### EXERCISE REQUIREMENTS
What is needed is an exact copy of the entries below, with every picture left out.

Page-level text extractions
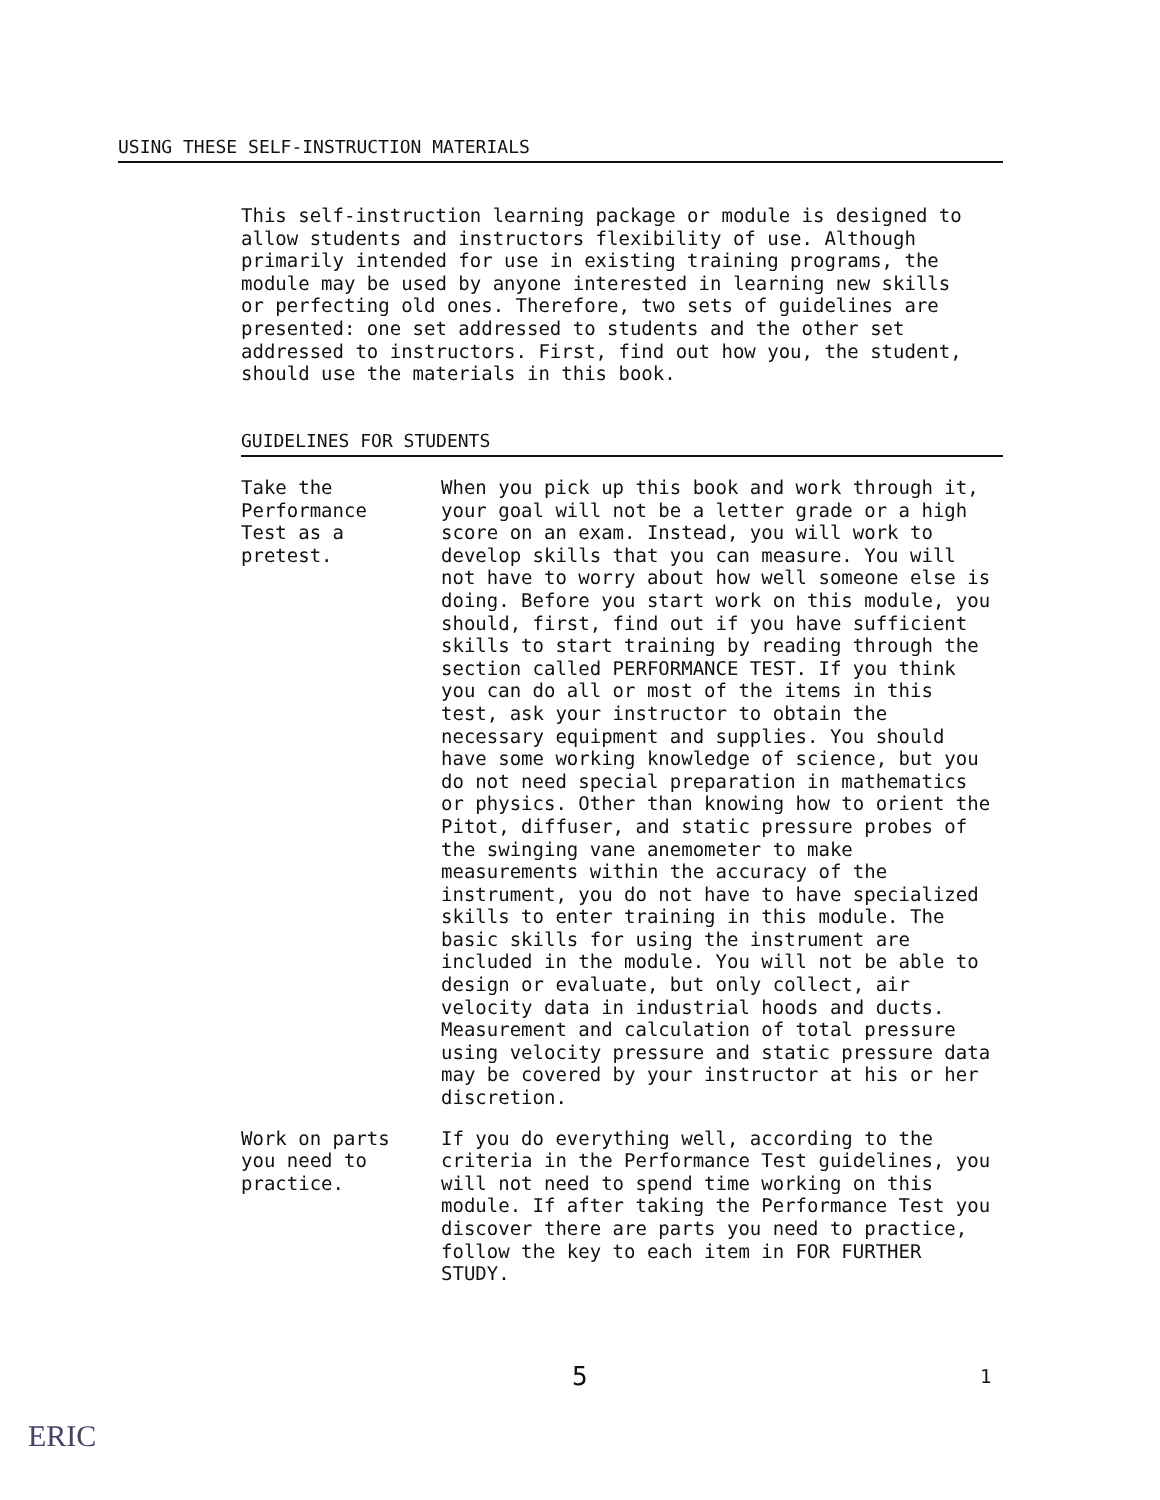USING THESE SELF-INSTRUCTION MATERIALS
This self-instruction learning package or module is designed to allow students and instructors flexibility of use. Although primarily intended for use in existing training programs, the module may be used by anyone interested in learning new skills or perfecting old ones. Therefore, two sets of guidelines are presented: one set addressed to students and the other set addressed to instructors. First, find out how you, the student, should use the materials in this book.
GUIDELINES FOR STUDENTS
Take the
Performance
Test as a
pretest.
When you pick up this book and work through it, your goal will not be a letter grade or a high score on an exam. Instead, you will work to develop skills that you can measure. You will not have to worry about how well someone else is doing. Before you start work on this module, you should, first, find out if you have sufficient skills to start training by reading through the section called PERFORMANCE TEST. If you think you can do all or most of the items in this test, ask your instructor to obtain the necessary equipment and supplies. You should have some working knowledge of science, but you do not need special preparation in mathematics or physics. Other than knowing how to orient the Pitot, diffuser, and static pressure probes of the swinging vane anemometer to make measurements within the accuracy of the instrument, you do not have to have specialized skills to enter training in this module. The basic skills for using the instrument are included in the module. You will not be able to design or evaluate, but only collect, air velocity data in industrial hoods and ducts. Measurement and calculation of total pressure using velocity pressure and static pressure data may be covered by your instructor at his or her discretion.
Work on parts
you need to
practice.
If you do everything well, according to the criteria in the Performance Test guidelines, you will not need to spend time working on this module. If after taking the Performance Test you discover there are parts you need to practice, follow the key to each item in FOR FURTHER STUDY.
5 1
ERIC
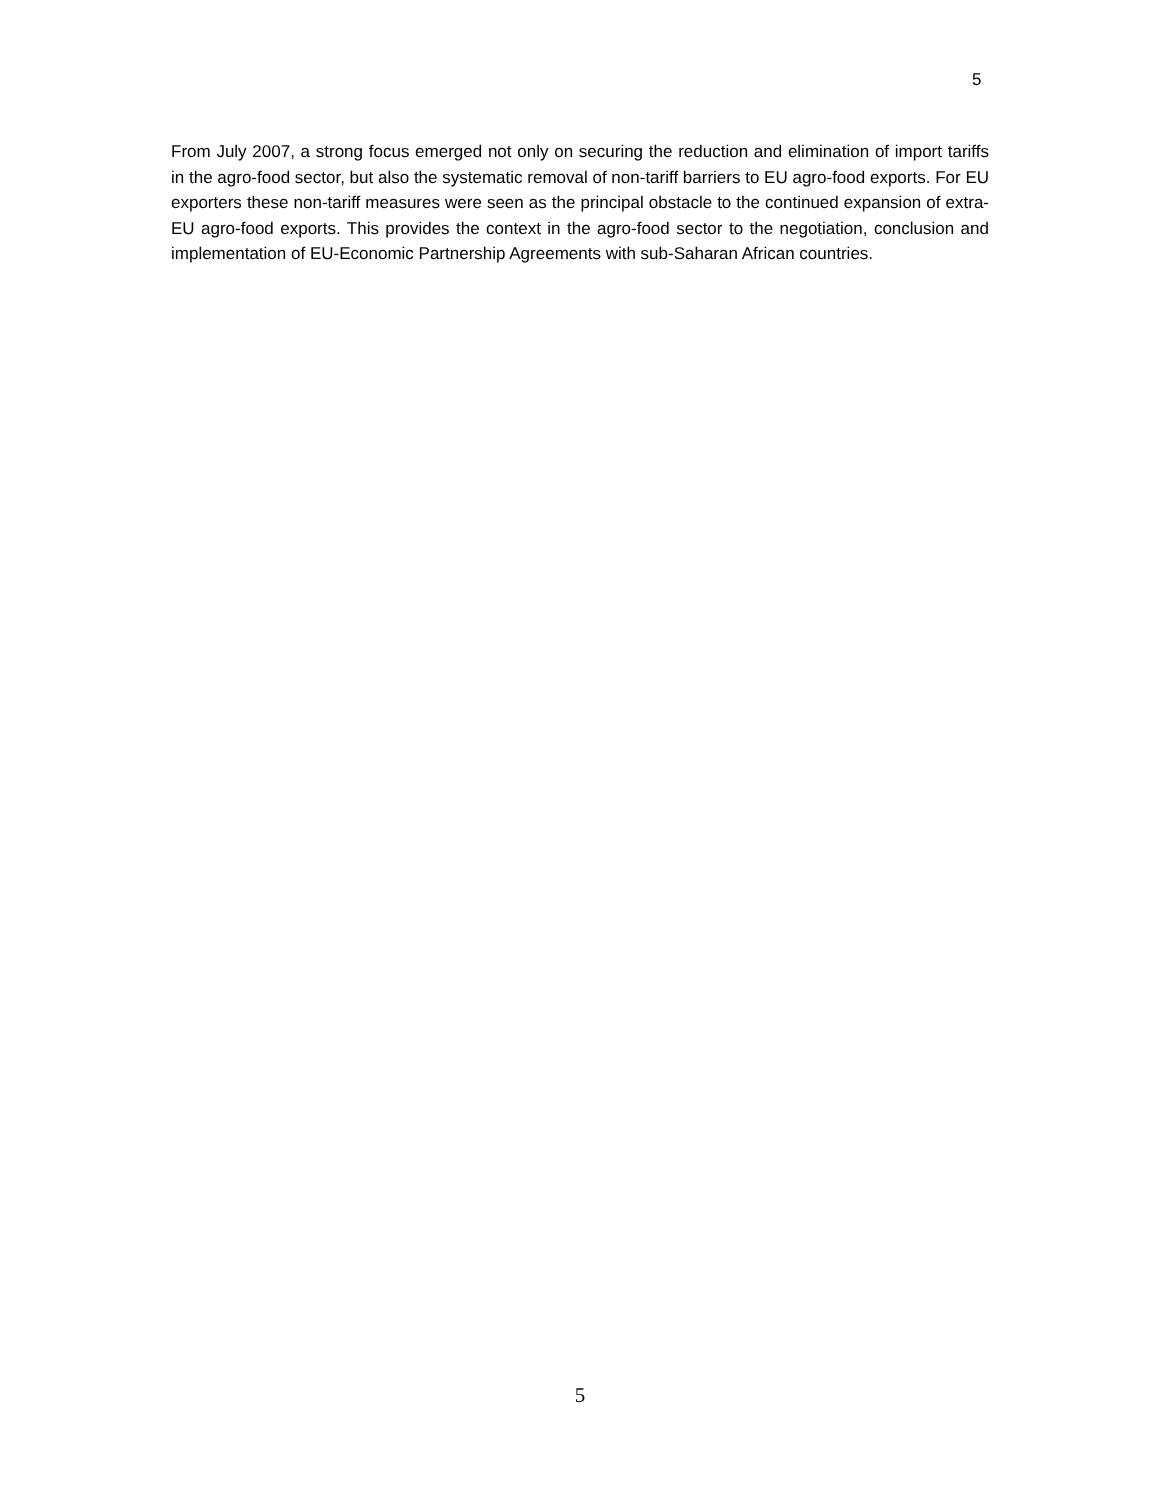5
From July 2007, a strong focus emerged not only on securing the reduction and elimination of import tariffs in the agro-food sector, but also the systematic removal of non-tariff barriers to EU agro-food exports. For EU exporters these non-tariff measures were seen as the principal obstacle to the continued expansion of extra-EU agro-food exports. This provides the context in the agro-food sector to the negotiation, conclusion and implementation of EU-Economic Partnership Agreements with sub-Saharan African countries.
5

### ANSWER TO THIS PROBLEM
USING THESE SELF-INSTRUCTION MATERIALS
This self-instruction learning package or module is designed to allow students and instructors flexibility of use. Although primarily intended for use in existing training programs, the module may be used by anyone interested in learning new skills or perfecting old ones. Therefore, two sets of guidelines are presented: one set addressed to students and the other set addressed to instructors. First, find out how you, the student, should use the materials in this book.
GUIDELINES FOR STUDENTS
Take the
Performance
Test as a
pretest.
When you pick up this book and work through it, your goal will not be a letter grade or a high score on an exam. Instead, you will work to develop skills that you can measure. You will not have to worry about how well someone else is doing. Before you start work on this module, you should, first, find out if you have sufficient skills to start training by reading through the section called PERFORMANCE TEST. If you think you can do all or most of the items in this test, ask your instructor to obtain the necessary equipment and supplies. You should have some working knowledge of science, but you do not need special preparation in mathematics or physics. Other than knowing how to orient the Pitot, diffuser, and static pressure probes of the swinging vane anemometer to make measurements within the accuracy of the instrument, you do not have to have specialized skills to enter training in this module. The basic skills for using the instrument are included in the module. You will not be able to design or evaluate, but only collect, air velocity data in industrial hoods and ducts. Measurement and calculation of total pressure using velocity pressure and static pressure data may be covered by your instructor at his or her discretion.
Work on parts
you need to
practice.
If you do everything well, according to the criteria in the Performance Test guidelines, you will not need to spend time working on this module. If after taking the Performance Test you discover there are parts you need to practice, follow the key to each item in FOR FURTHER STUDY.
5 1
ERIC
5
From July 2007, a strong focus emerged not only on securing the reduction and elimination of import tariffs in the agro-food sector, but also the systematic removal of non-tariff barriers to EU agro-food exports. For EU exporters these non-tariff measures were seen as the principal obstacle to the continued expansion of extra-EU agro-food exports. This provides the context in the agro-food sector to the negotiation, conclusion and implementation of EU-Economic Partnership Agreements with sub-Saharan African countries.
5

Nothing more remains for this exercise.